▸ **TASK STATEMENT**: In your copy of the data below, reproduce every entry exactly and omit the pictures.

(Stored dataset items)

------------

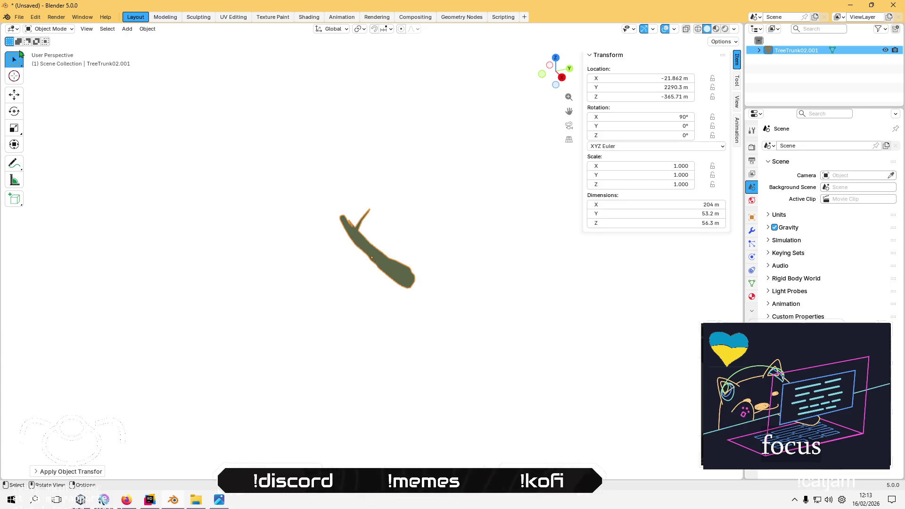
pyautogui.click(19, 17)
pyautogui.moveTo(66, 47)
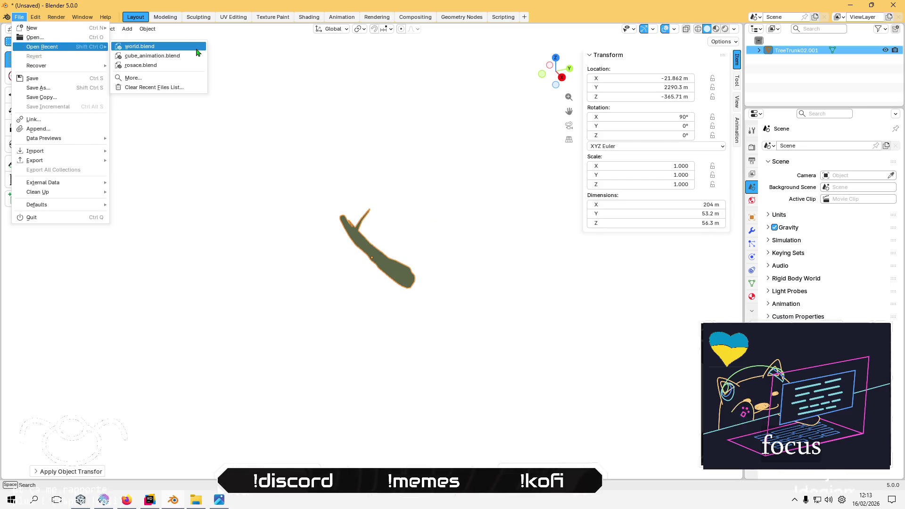
pyautogui.click(188, 46)
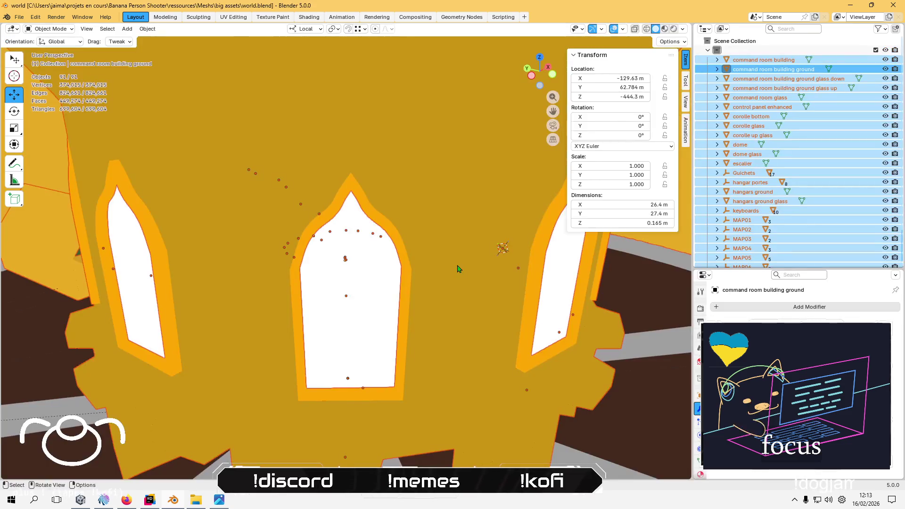
# - Hide the dome and dome glass, then enter Edit Mode on petale map08
pyautogui.scroll(-10, 442, 262)
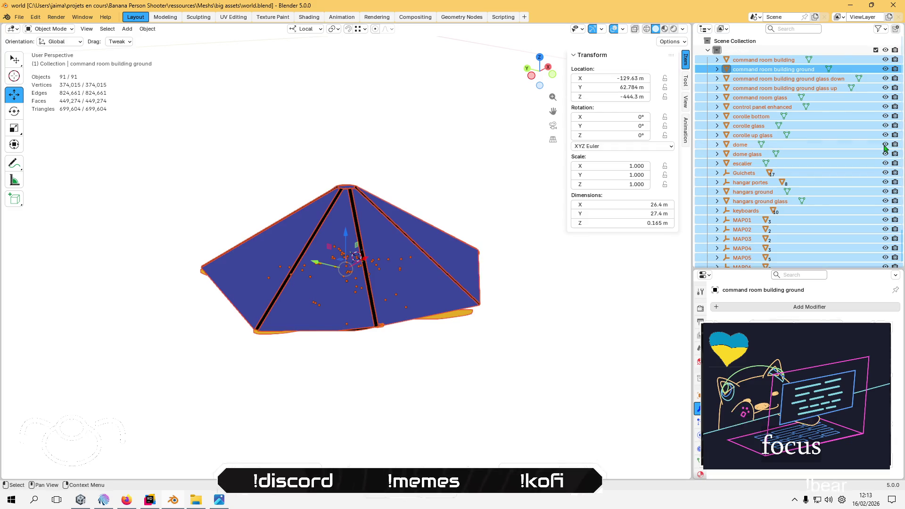
pyautogui.moveTo(885, 144); pyautogui.dragTo(886, 154)
pyautogui.rightClick(299, 242)
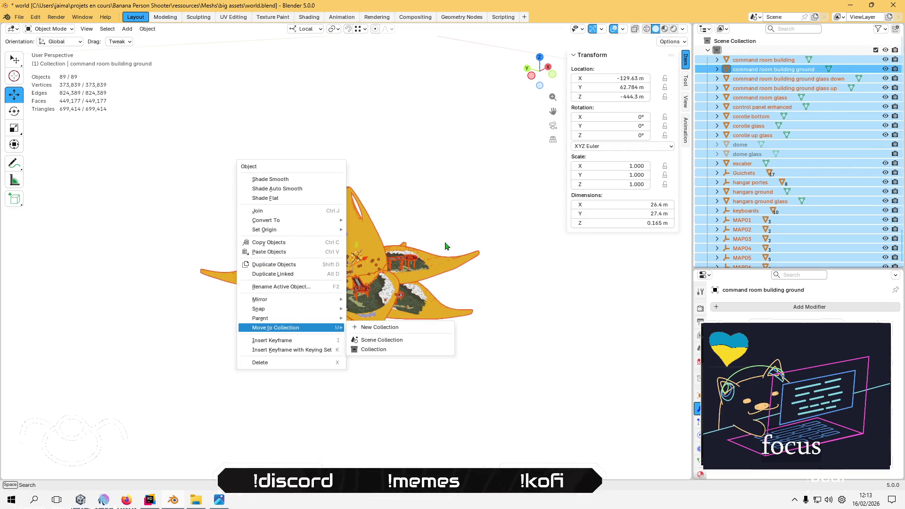
pyautogui.moveTo(447, 322)
pyautogui.mouseDown()
pyautogui.moveTo(448, 339)
pyautogui.moveTo(498, 303)
pyautogui.mouseUp()
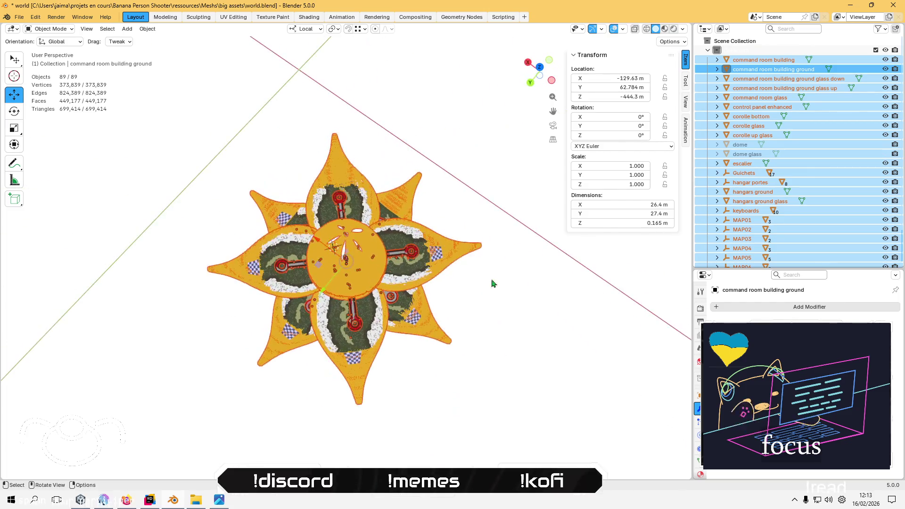
pyautogui.click(373, 114)
pyautogui.scroll(5, 366, 139)
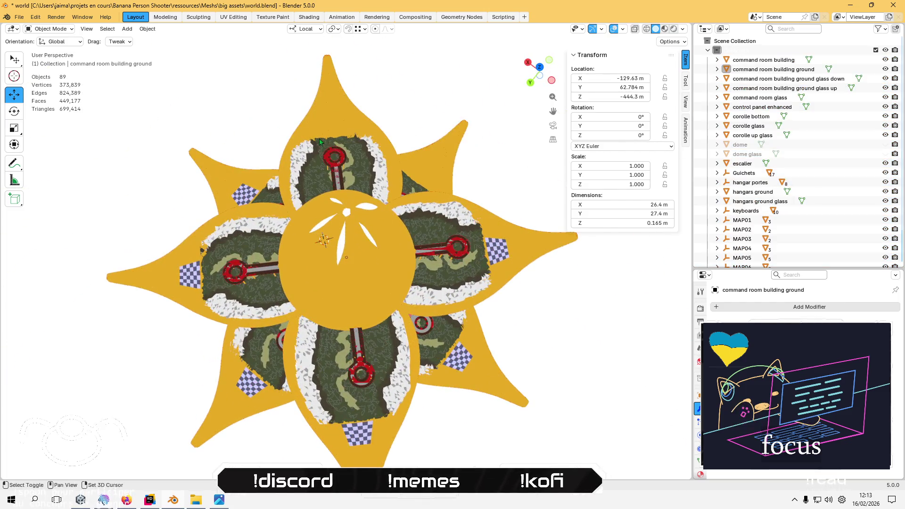
pyautogui.press('Tab')
pyautogui.scroll(5, 422, 250)
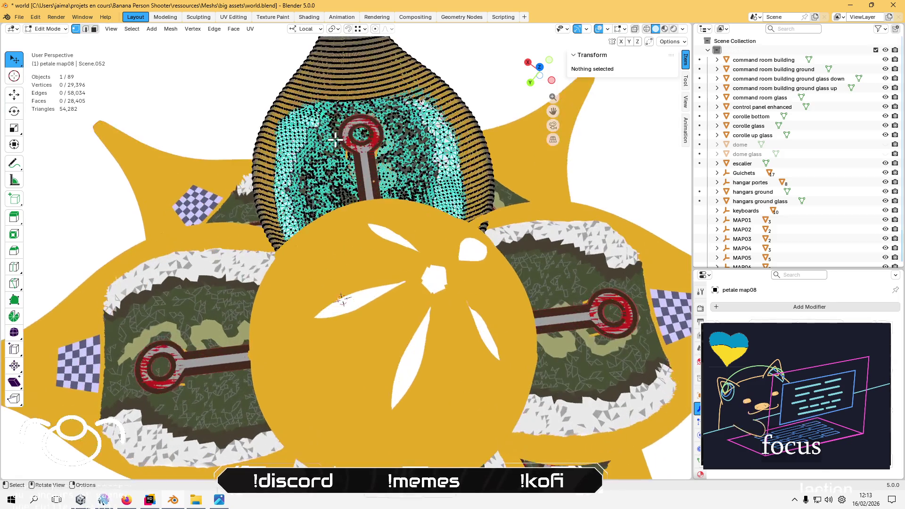
pyautogui.scroll(3, 422, 250)
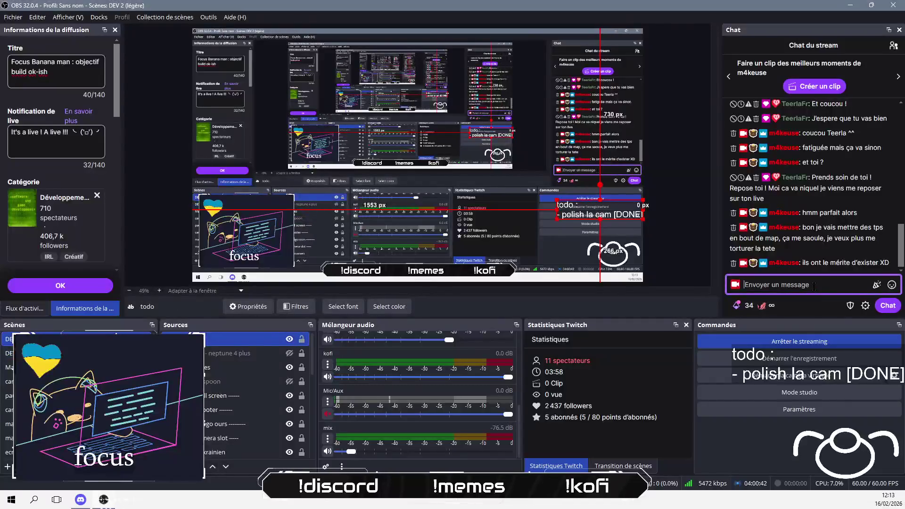
# - Send the chat message 'ah merde j'ai pas fini les echequiers !' followed by a ':ta' emote
pyautogui.write('ah mer')
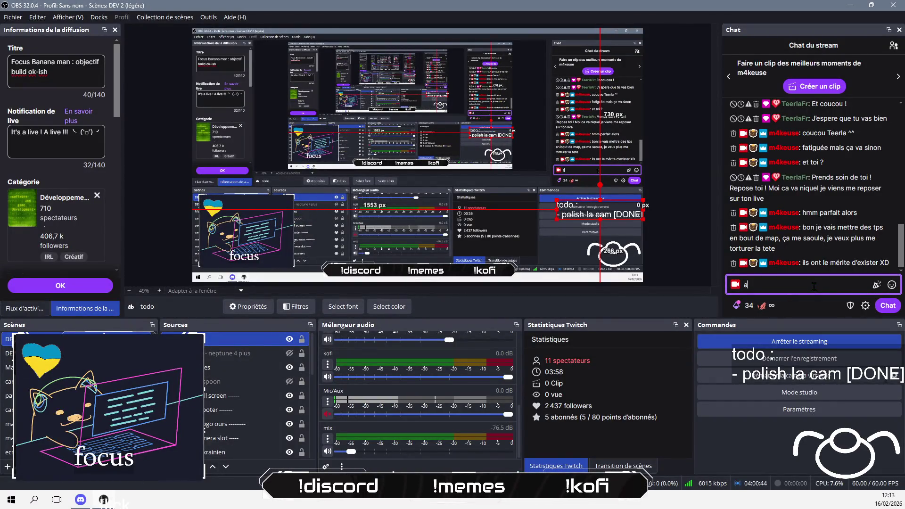
pyautogui.press('BackSpace')
pyautogui.press('BackSpace')
pyautogui.write('e ')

------------

▸ **SOLUTION TO THIS PROBLEM**:
pyautogui.click(19, 17)
pyautogui.moveTo(66, 47)
pyautogui.click(188, 46)
# - Hide the dome and dome glass, then enter Edit Mode on petale map08
pyautogui.scroll(-10, 442, 262)
pyautogui.moveTo(885, 144); pyautogui.dragTo(886, 154)
pyautogui.rightClick(299, 242)
pyautogui.moveTo(447, 322)
pyautogui.mouseDown()
pyautogui.moveTo(448, 339)
pyautogui.moveTo(498, 303)
pyautogui.mouseUp()
pyautogui.click(373, 114)
pyautogui.scroll(5, 366, 139)
pyautogui.press('Tab')
pyautogui.scroll(5, 422, 250)
pyautogui.scroll(3, 422, 250)
# - Send the chat message 'ah merde j'ai pas fini les echequiers !' followed by a ':ta' emote
pyautogui.write('ah mer')
pyautogui.press('BackSpace')
pyautogui.press('BackSpace')
pyautogui.write('e ')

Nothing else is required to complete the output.